If they do that, the ALGO/USDT pair could rise to the resistance line. This is an important level for the bears to defend because a break above it could invalidate the descending triangle pattern. The pair could then rise to $2.36 and later to $2.55.

Contrary to this assumption, if the price turns down from the moving averages, it will indicate that bears are selling on rallies. The pair could then retest the support at $1.50. A break and close below this level will complete the bearish setup. The pair could then drop to $0.80.

ALGO/USDT 4-hour chart. Source: TradingView

The pair has been trading between $1.60 and $2 for some time. The bears pulled the price below $1.60 but could not sustain the lower levels. This suggests aggressive buying on dips. The bulls have pushed the price back into the range.

If buyers drive the price above the moving averages, the pair could rally to the overhead resistance at $2. On the other hand, if the price turns down from the moving averages, the bears will again try to sink and sustain the pair below $1.60. If they manage to do that, a retest of $1.32 is likely.

EGLD/USDT

The sharp rally in Elrond (EGLD) from $287 on Nov. 17 to the all-time high at $544.25 on Nov. 31 pushed the RSI deep into the overbought zone. Vertical rallies are generally followed by waterfall declines and that is what happened in the past few days.

EGLD/USDT daily chart. Source: TradingView

The EGLD/USDT pair turned down from the all-time high and plunged to $224.62 on Dec. 4, completing a 100% retracement of the latest leg of the rally.

A minor positive is that bulls purchased the lows on Dec. 4 as seen from the long tail on the day’s candlestick. The buyers are currently attempting to defend the uptrend line and push the price back above the 50-day SMA ($324).

If they manage to do that, the pair could rise to the 20-day EMA ($364) where bears may again mount a stiff resistance. If bulls overcome this hurdle, the pair could rally to $425.

Conversely, if the price dips and closes below the 100-day SMA ($271), the pair could extend its slide to $200.

EGLD/USDT 4-hour chart. Source: TradingView

Sharp selling pulled the price below the uptrend line but the bears could not sustain the lower levels.
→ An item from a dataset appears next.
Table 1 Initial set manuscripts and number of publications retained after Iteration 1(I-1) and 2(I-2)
This indicates strong accumulation on dips. The pair quickly climbed back above the uptrend line but the bulls could not clear the barrier at the 20-EMA.
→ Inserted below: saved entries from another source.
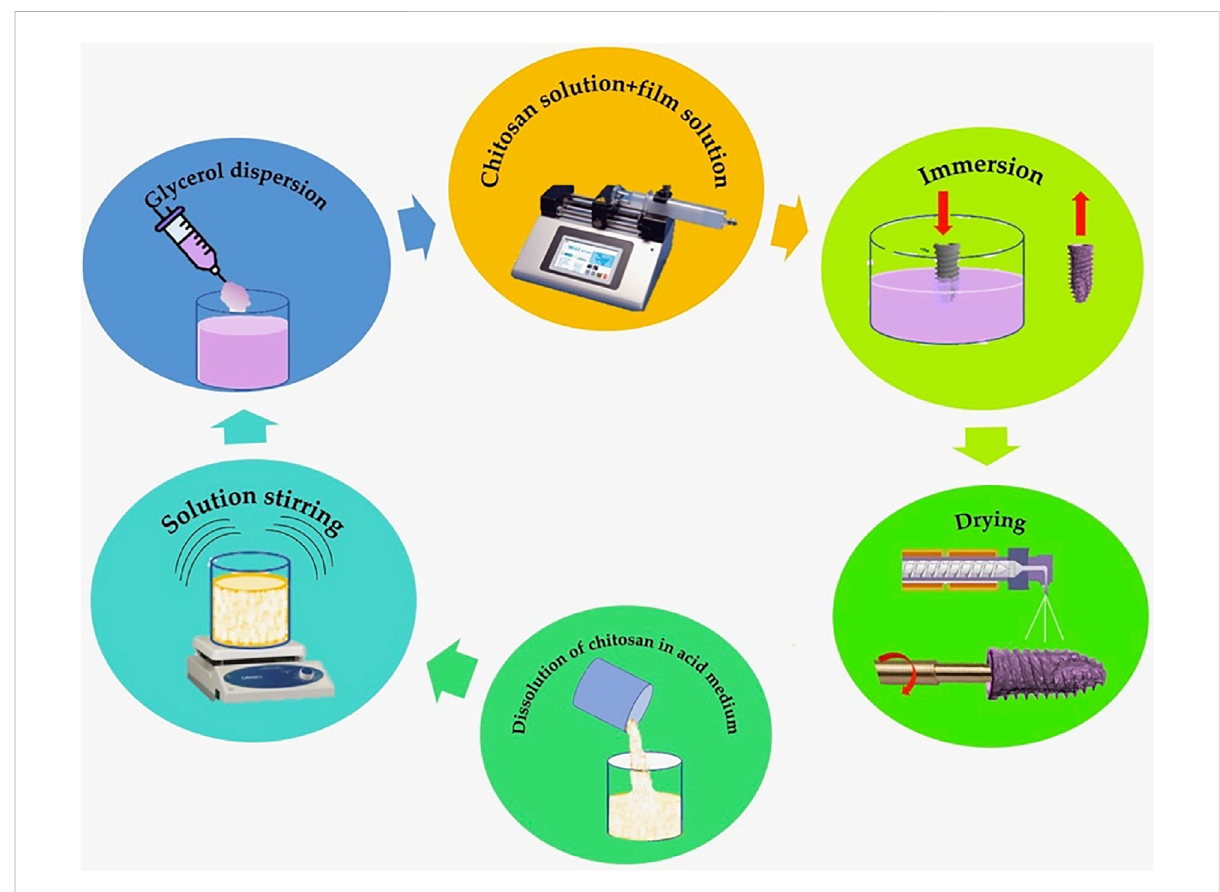
FIGURE 4 Modi fi ed Vakili and Zhang coating scheme for the immersion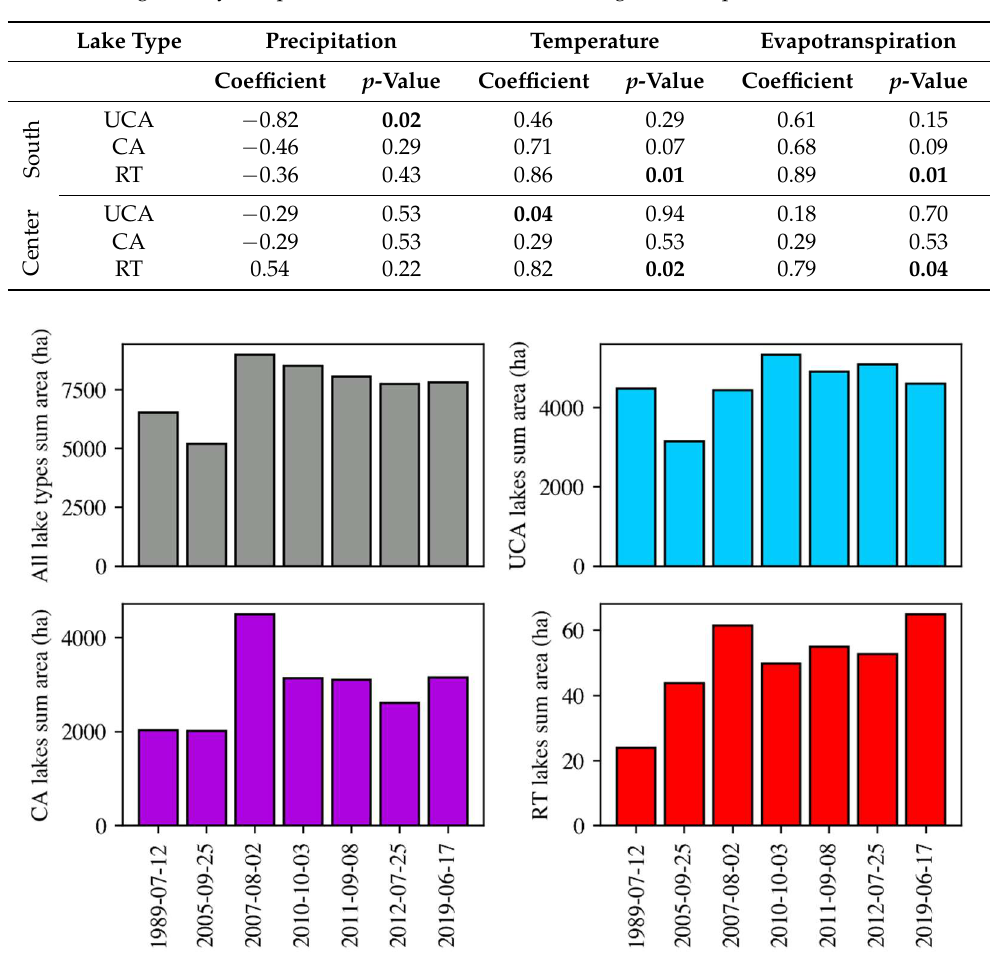
Table 4. Spearman coefficient values and p values related to the correlation of lake surface area with precipitation, temperature, and evapotranspiration. p -values < 0.05 are in bold. The datasets used are smaller than generally acceptable for robust correlation testing (>30 samples).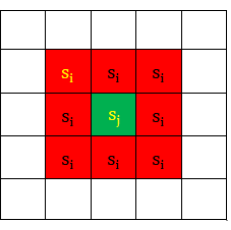
Figure 5. Diagram of structural elements state.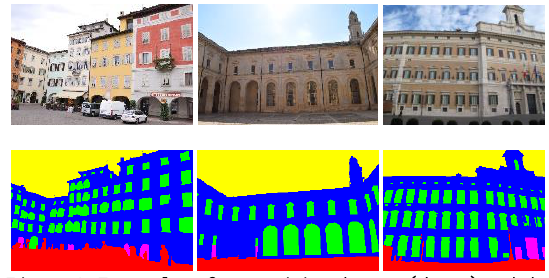
Figure 4: Examples of our training dataset (above) and the corresponding manually labelled images (below). The classes correspond to the following colors: “sky”=yellow, “building” = blue, “window”=green and “obstacle”=red.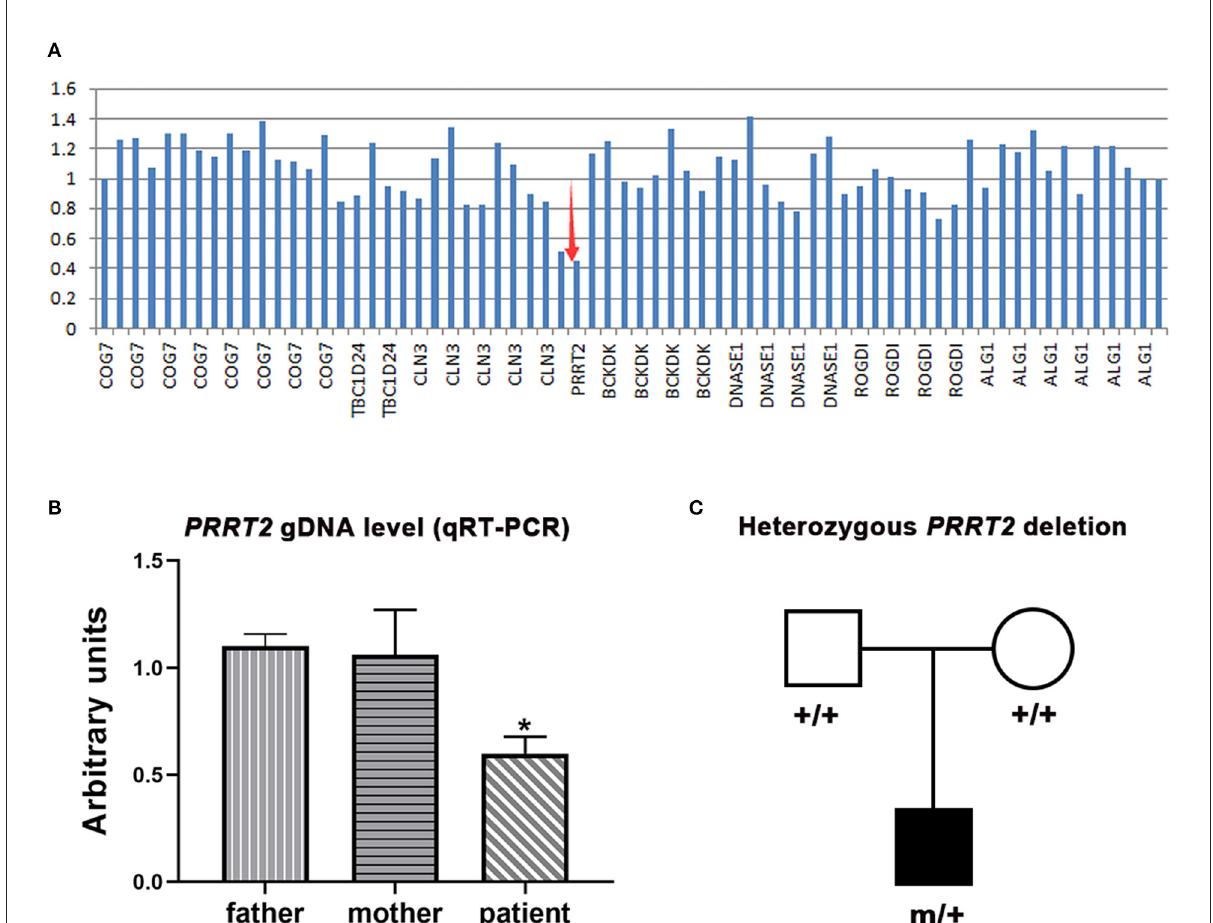
FIGURE2 Genetic data of the cases with PRRT2 variants. (A) Copy number variations analysis showed a heterozygous PRRT2 deletion (red arrows). (B) Relative quantification of genomic DNA (gDNA) confirmed the deletion. The patient presented a reduced PRRT2 gDNA level (half of the level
This indicates that sentiment remains negative and traders are selling on rallies. If the price sustains below the uptrend line, the next stop could be $224.62.

On the contrary, if the price turns up from the current level and breaks above the 20-EMA, it will indicate that the bears may be losing their grip. The pair could then start a recovery, which may reach the 50-SMA. A break and close above this resistance could clear the path for a possible rally to the $425 to $440 resistance zone.

The views and opinions expressed here are solely those of the author and do not necessarily reflect the views of Cointelegraph. Every investment and trading move involves risk, you should conduct your own research when making a decision.